YOUR GOAL = Transcribe the listing below exactly, leaving nothing out.

DATA BELOW =
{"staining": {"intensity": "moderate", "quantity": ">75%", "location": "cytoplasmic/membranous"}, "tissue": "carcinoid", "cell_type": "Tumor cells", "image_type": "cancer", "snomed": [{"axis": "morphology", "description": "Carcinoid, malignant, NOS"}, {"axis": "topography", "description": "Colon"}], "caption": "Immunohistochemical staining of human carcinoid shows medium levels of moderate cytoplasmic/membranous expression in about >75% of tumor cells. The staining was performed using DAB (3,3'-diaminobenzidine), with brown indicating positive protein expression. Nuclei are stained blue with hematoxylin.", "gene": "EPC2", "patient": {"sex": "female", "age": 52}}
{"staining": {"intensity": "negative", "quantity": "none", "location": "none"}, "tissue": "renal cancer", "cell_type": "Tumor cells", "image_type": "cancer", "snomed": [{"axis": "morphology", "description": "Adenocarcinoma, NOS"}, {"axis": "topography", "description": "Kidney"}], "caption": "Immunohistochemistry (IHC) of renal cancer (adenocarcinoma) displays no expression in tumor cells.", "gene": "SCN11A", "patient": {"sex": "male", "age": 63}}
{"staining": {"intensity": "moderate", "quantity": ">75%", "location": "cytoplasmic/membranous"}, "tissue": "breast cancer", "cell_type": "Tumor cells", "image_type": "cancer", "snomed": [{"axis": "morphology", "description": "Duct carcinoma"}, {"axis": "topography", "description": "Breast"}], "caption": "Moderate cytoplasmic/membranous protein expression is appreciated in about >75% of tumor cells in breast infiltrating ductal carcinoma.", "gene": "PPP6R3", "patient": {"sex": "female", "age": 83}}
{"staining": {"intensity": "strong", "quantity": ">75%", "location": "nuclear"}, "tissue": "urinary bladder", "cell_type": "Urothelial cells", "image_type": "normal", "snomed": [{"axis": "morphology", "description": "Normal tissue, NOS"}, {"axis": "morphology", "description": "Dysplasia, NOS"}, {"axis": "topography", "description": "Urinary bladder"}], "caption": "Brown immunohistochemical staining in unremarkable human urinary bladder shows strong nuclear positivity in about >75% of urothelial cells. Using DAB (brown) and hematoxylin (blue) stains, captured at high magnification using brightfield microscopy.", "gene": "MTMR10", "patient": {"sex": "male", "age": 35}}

SOLUTION =
{"staining": {"intensity": "moderate", "quantity": ">75%", "location": "cytoplasmic/membranous"}, "tissue": "carcinoid", "cell_type": "Tumor cells", "image_type": "cancer", "snomed": [{"axis": "morphology", "description": "Carcinoid, malignant, NOS"}, {"axis": "topography", "description": "Colon"}], "caption": "Immunohistochemical staining of human carcinoid shows medium levels of moderate cytoplasmic/membranous expression in about >75% of tumor cells. The staining was performed using DAB (3,3'-diaminobenzidine), with brown indicating positive protein expression. Nuclei are stained blue with hematoxylin.", "gene": "EPC2", "patient": {"sex": "female", "age": 52}}
{"staining": {"intensity": "negative", "quantity": "none", "location": "none"}, "tissue": "renal cancer", "cell_type": "Tumor cells", "image_type": "cancer", "snomed": [{"axis": "morphology", "description": "Adenocarcinoma, NOS"}, {"axis": "topography", "description": "Kidney"}], "caption": "Immunohistochemistry (IHC) of renal cancer (adenocarcinoma) displays no expression in tumor cells.", "gene": "SCN11A", "patient": {"sex": "male", "age": 63}}
{"staining": {"intensity": "moderate", "quantity": ">75%", "location": "cytoplasmic/membranous"}, "tissue": "breast cancer", "cell_type": "Tumor cells", "image_type": "cancer", "snomed": [{"axis": "morphology", "description": "Duct carcinoma"}, {"axis": "topography", "description": "Breast"}], "caption": "Moderate cytoplasmic/membranous protein expression is appreciated in about >75% of tumor cells in breast infiltrating ductal carcinoma.", "gene": "PPP6R3", "patient": {"sex": "female", "age": 83}}
{"staining": {"intensity": "strong", "quantity": ">75%", "location": "nuclear"}, "tissue": "urinary bladder", "cell_type": "Urothelial cells", "image_type": "normal", "snomed": [{"axis": "morphology", "description": "Normal tissue, NOS"}, {"axis": "morphology", "description": "Dysplasia, NOS"}, {"axis": "topography", "description": "Urinary bladder"}], "caption": "Brown immunohistochemical staining in unremarkable human urinary bladder shows strong nuclear positivity in about >75% of urothelial cells. Using DAB (brown) and hematoxylin (blue) stains, captured at high magnification using brightfield microscopy.", "gene": "MTMR10", "patient": {"sex": "male", "age": 35}}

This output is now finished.